A tutti i golosi! Le leccornie che fanno venire l'acquolina in bocca ai buongustai di qua e di là dal confine hanno il sapore del mare e l'aroma della fresca aria di montagna. La Carinzia è il posto ideale per andare alla scoperta della squisita gastronomia dell'Alpe Adria.
I carinziani amano la loro terra, ma sono sempre contenti quando si tratta di fare una puntatina al mare, che dista solo due ore di viaggio in auto. Una volta erano i viaggiatori dell'Italia settentrionale a dare il loro contributo al connubio gastronomico di questa straordinaria regione dove s’incontrano tre culture e tre lingue (tedesco, sloveno e italiano). Oggi gli ospiti carinziani in viaggio verso sud ricambiano il favore. Lo scambio è reciproco: da sempre la cultura del gusto e della buona tavola non conosce frontiere. Delizie in comune
Non è un caso se il piatto tradizionale carinziano (Kärntner Käsnudeln) ha l'aspetto di un grande tortello, e non c'è da stupirsi se la squisita carne macinata della Carinzia del sud, al confine con la Slovenia, porta il nome di “Sasaka”. Molti dei piatti classici della gastronomia carinziana hanno stretti legami con altrettanto deliziosi "cugini" d'oltre frontiera. Basti citare il tradizionale “Reindling”, una focaccia lievitata con ripieno di uva passa e cannella, che corrisponde in Friuli alla “gubana”, e in Slovenia alla “pohača”. Una particolarità della cucina carinziana è lo spensierato abbinamento agro-dolce.
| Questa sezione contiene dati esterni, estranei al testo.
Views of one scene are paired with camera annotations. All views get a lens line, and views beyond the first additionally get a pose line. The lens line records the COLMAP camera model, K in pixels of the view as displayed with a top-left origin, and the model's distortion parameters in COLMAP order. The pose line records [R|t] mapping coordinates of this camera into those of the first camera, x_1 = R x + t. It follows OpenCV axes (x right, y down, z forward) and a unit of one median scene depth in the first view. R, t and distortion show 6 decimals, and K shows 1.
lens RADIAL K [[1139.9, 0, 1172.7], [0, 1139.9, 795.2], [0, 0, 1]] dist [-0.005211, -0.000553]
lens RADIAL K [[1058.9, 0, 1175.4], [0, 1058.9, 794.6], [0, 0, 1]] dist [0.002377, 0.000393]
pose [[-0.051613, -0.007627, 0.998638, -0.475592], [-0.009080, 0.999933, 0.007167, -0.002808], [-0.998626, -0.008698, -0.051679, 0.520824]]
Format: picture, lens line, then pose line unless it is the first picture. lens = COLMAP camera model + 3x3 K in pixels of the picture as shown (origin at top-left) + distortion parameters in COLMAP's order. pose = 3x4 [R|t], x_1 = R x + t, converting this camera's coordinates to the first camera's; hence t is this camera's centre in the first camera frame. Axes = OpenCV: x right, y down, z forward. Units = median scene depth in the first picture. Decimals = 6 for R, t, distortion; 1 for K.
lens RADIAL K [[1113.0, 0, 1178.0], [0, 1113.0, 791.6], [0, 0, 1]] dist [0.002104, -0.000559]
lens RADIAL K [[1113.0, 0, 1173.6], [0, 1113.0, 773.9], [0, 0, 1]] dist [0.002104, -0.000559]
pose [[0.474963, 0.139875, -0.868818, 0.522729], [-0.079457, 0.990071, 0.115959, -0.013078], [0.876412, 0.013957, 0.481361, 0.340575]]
Il dolce Reindling, per esempio, si consuma volentieri insieme alla minestra “Kirchtagssuppe” (a base panna e di tre diversi tipi di carne) o al prosciutto di Pasqua (“Osterschinken”).
Il gusto non ha confini
Insaporita con una buona dose di creatività, un cucchiaino di curiosità, un tocco di passione e una buona manciata d’ospitalità, la moderna cucina carinziana volge lo sguardo verso sud senza dimenticare l'essenza della propria tradizione.
Erbe fresche e pesce appena pescato
La cucina estiva della Carinzia è fresca e leggera, profumata da deliziose erbe che ben si accompagnano al pesce appena pescato. I menù della gastronomia locale sono arricchiti da pesce siluro e lucioperca dal lago Wörthersee, trota e salmerino dalle acque trasparenti dei torrenti alpini come il Gail e il Möll, coregone, luccio e pesce siluro dal lago Millstättersee oltre alla tipica trota di lago dalla carne rossastra e dal sapore delicato. Le qualità del pesce carinziano venivano celebrate già nelle cronache del XV secolo.
Gastronomia di valle o prelibatezze di valle in valle
In primavera, quando i frutteti della Carinzia sono in piena fioritura, un ortaggio di nobile qualità si erge verso il sole. Nella valle Lavanttal gli agricoltori si sono specializzati nella coltivazione di asparagi di prima scelta. Nel mese di maggio, i ristoratori della Carinzia celebrano diverse feste dedicate all'asparago della Lavanttal. Nella valle Mölltal, ai piedi
del Grossglockner (la più alta vetta austriaca), i contadini si dedicano all'allevamento dell'agnello del Glockner e alla lavorazione della sua tenera carne. Nella produzione agricola e gastronomica della Carinzia del sud spiccano il grano saraceno e il salame della Jauntal.
La cultura carinziana della ristorazione
Dal ristorante gourmet sulle rive del Wörthersee all'accogliente osteria e alla trattoria tipica, la gastronomia carinziana ha molto da offrire. Ma non bisogna sottovalutare nemmeno i piccoli e medi produttori che forniscono prodotti genuini alle tavole dei ristoranti e alle bancarelle dei mercati contadini come quelli di Klagenfurt, sulla Benediktinerplatz, e di Villach, sulla St. Josephs-Platz: secondo la stagione l'aria profuma di speck, e salame casalingo, di rafano e pane contadino, di dolce “Reindling” e di squisiti formaggi e prodotti dalla Carinzia, dalla Slovenia e dall'Italia.